Herkes değişmek zorunda değil.
Bazıları sabit kalmayı, aynı soruyu her gün yeniden sormayı bir yaşam biçimi sanıyor.
Oysa sorun değişmiyorsa, soruyu soran da değişmiyorsa, hatta “acaba” dedirten şey bile aynı yerde sabitleniyorsa… orada devrim beklemek fazla iyimserliktir.
Sorgulatanın dahi değişmediğini düşünüyorsan, aynı duvara farklı günlerde kafa atıp “Bugün daha az acır mı?” diye umut ediyorsan, burada sorun kader değil, ısrardır.
Bir de sağlam duruş meselesi var tabii.
Ayakta duruyormuş gibi yapıp, içten içe rüzgârla savruluyorsan, “Ben böyleyim” cümlesi kişisel bir marka değil, geçici bir mazerettir .
Başındaki duman ağır gelmeden kaçmak ise korkaklık sayılmaz.
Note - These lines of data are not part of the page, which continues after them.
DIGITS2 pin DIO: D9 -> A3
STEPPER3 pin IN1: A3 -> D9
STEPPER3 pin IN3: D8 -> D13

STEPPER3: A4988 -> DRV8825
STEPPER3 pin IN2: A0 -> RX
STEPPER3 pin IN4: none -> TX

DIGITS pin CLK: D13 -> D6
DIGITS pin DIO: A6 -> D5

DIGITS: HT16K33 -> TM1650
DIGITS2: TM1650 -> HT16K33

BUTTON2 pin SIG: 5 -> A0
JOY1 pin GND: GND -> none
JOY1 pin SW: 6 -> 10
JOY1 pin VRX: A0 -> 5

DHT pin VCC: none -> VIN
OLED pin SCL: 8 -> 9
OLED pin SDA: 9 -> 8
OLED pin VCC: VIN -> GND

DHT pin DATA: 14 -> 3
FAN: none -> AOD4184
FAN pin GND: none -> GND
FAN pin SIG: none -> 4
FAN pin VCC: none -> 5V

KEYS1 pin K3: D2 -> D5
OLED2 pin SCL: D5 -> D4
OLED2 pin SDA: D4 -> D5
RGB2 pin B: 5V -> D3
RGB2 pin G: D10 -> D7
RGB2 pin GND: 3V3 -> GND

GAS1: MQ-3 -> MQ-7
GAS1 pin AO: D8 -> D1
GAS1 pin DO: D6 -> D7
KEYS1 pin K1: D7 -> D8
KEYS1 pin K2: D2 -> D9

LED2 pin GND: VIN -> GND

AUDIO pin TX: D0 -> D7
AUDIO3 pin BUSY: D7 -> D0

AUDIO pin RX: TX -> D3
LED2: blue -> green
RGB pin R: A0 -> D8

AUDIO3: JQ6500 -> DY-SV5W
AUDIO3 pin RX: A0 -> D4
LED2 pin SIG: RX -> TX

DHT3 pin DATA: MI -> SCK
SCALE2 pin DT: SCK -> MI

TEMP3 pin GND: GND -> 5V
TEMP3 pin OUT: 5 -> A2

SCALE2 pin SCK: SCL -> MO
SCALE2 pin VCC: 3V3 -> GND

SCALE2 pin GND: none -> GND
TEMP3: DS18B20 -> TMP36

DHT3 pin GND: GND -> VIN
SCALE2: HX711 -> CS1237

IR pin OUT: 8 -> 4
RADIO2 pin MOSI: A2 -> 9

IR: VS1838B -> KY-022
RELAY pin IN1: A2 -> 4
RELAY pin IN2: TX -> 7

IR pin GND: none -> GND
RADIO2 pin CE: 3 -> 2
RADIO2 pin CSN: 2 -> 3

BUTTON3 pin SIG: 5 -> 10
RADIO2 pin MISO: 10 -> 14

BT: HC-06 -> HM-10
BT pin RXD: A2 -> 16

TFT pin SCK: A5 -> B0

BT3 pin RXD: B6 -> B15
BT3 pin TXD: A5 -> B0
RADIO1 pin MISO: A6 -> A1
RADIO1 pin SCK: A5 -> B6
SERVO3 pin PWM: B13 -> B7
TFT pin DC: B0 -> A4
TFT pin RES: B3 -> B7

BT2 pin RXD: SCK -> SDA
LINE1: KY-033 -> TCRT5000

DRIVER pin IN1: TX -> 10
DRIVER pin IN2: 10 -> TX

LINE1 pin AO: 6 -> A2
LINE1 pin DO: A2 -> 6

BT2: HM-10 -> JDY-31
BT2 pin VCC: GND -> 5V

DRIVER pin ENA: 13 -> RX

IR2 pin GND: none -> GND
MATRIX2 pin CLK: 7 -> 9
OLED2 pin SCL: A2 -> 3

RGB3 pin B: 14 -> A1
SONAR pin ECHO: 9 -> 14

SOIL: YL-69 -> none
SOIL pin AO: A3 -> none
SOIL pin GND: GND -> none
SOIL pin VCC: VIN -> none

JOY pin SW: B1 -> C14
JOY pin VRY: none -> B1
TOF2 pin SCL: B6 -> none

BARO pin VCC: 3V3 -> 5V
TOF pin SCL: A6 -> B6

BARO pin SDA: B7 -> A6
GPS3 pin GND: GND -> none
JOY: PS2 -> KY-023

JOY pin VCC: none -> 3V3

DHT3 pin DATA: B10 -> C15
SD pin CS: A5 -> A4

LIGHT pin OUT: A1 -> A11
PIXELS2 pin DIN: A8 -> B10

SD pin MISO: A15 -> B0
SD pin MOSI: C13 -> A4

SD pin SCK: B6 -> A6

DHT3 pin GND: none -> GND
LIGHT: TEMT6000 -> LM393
Bazen en akıllı hamle, yangın alarmı çalmadan binayı terk etmek gibidir. Kahramanlık her zaman içeride yanmak değildir; bazen de kapıyı bulup çıkabilmektir.
Kısacası…
Değişim de şart değil.
Ama aynı yerde boğulmak da bir zorunluluk değil.
Herkes dilediği kadar aynı kalabilir; sen yeter ki dumana alışmak zorunda olmadığını hatırla.